• _Belge Bölümü_
• • • • •

TÜRKİYE CUMHURİYETİ
ANAYASA MAHKEMESİ
İKİNCİ BÖLÜM
KARAR
CANER DUYGU BAŞVURUSU
(Başvuru Numarası: 2014/7490)
Karar Tarihi: 20/11/2019
Başkan
:
Recep KÖMÜRCÜ
Üyeler
Engin YILDIRIM
Celal Mümtaz AKINCI
Rıdvan GÜLEÇ
Recai AKYEL
Raportör
Ömer MENCİK
Başvurucu
Caner DUYGU
Vekili
Av. Kazım ÖLMEZ
I. BAŞVURUNUN KONUSU
1. Başvuru; anayasal haklar kapsamında koruma altında bulunan bazı eylemlerinin terör örgütü üyeliği suçundan mahkûmiyetinde delil olarak kullanılmasının başvurucunun ifade özgürlüğü ile toplantı ve gösteri yürüyüşü düzenleme hakkını, yargılama sırasında usule ilişkin güvencelere riayet edilmemesinin adil yargılanma hakkını, iletişimin tespitine ve fiziki takip yapılmasına izin verilmesine ilişkin kararların keyfî olmasının da haberleşme özgürlüğü ile özel hayata saygı hakkını ihlal ettiği iddialarına ilişkindir.
II. BAŞVURU SÜRECİ
2. Başvuru 26/5/2014 tarihinde yapılmıştır.
3. Başvuru, başvuru formu ve eklerinin idari yönden yapılan ön incelemesinden sonra Komisyona sunulmuştur.
4. Komisyonca başvurunun kabul edilebilirlik incelemesinin Bölüm tarafından yapılmasına karar verilmiştir.
III. OLAY VE OLGULAR
5. Başvuru formu ve eklerinde ifade edildiği şekliyle olaylar özetle şöyledir:
6. Başvurucu 1991 doğumlu olup olayların meydana geldiği tarihte Fırat Üniversitesi Tıp Fakültesi öğrencisidir.

• • • • •

• _Verilen Bilgiler_

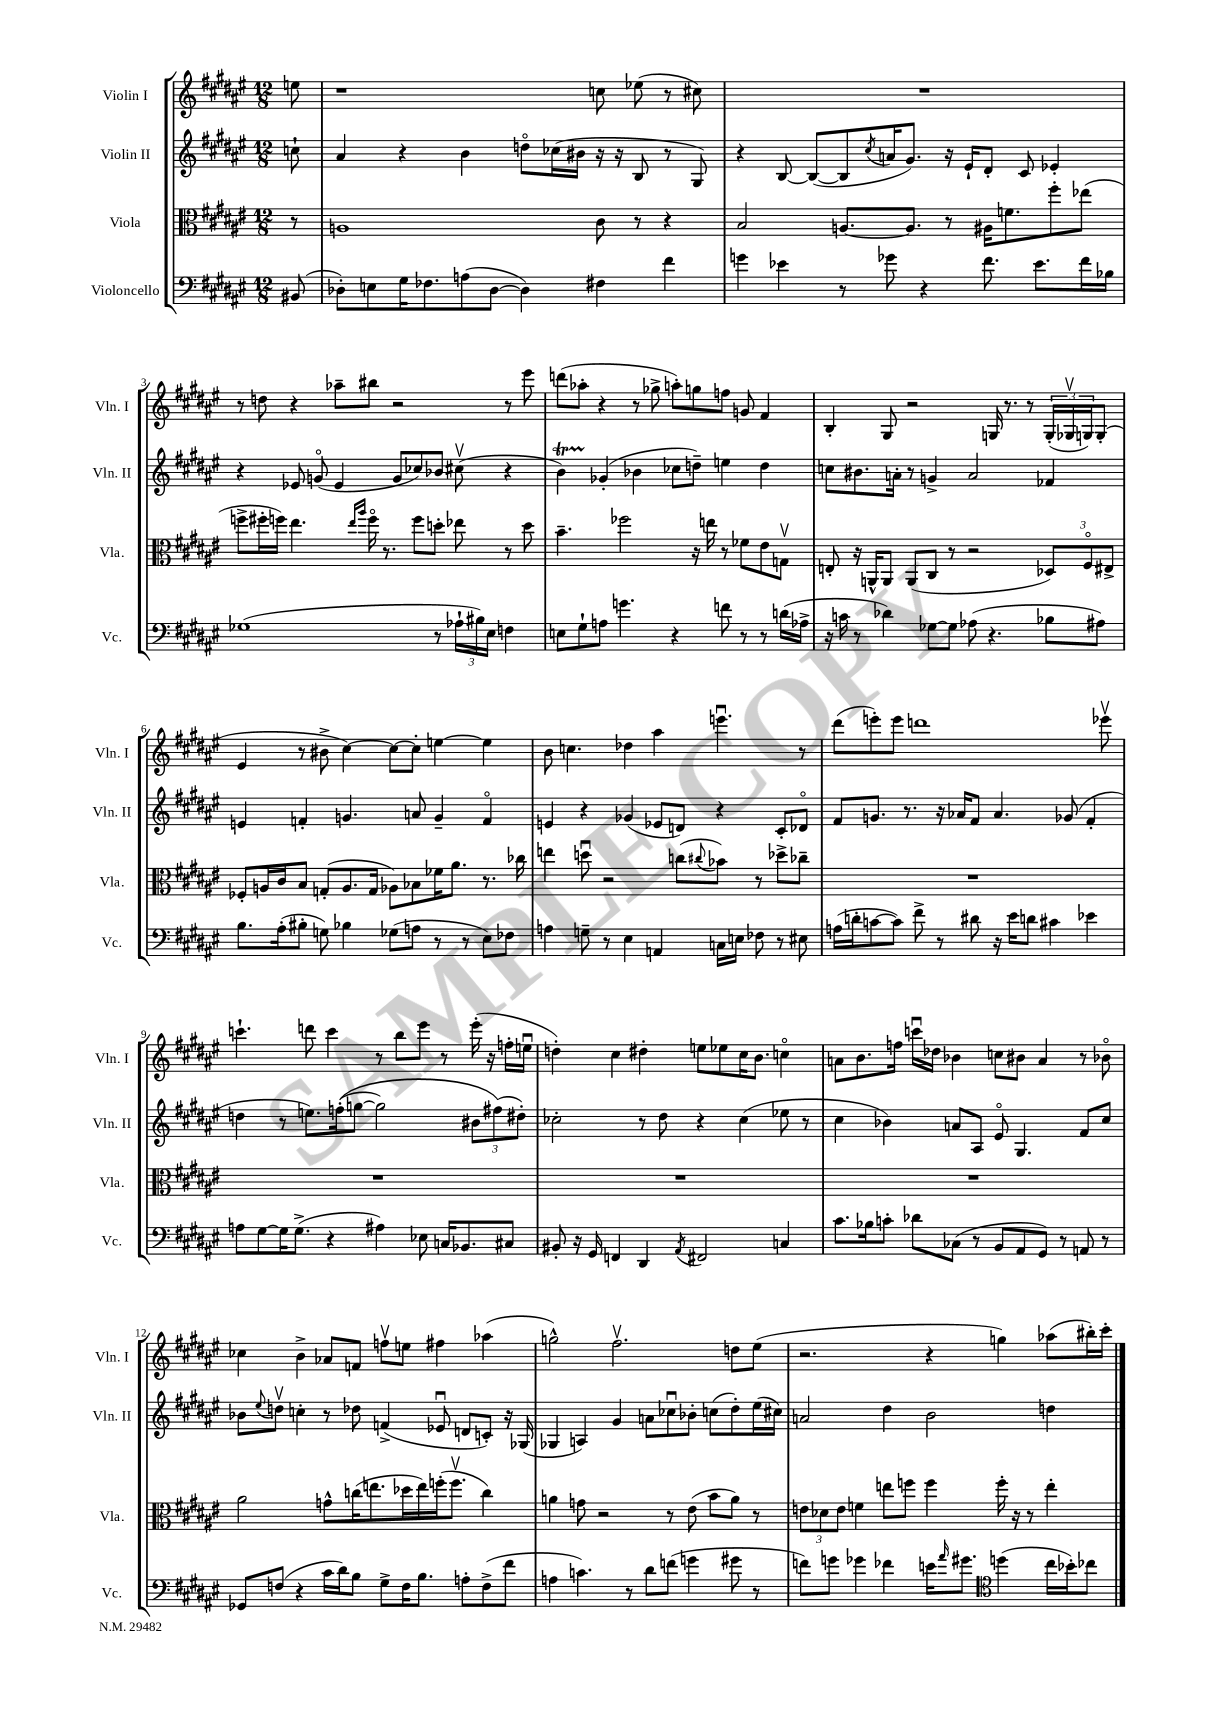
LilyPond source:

• • • • •

• _Görev Tanımı_
Yukarıdaki Anayasa Mahkemesi kararının "4. Komisyonca başvurunun" sözleriyle başlayıp aşağıda "Tıp Fakültesi öğrencisidir." sözlerine kadar uzanan kısmının tamamını hiç değiştirmeden kopyalayın.

• _Alıştırma Sonucu_
4. Komisyonca başvurunun kabul edilebilirlik incelemesinin Bölüm tarafından yapılmasına karar verilmiştir.
III. OLAY VE OLGULAR
5. Başvuru formu ve eklerinde ifade edildiği şekliyle olaylar özetle şöyledir:
6. Başvurucu 1991 doğumlu olup olayların meydana geldiği tarihte Fırat Üniversitesi Tıp Fakültesi öğrencisidir.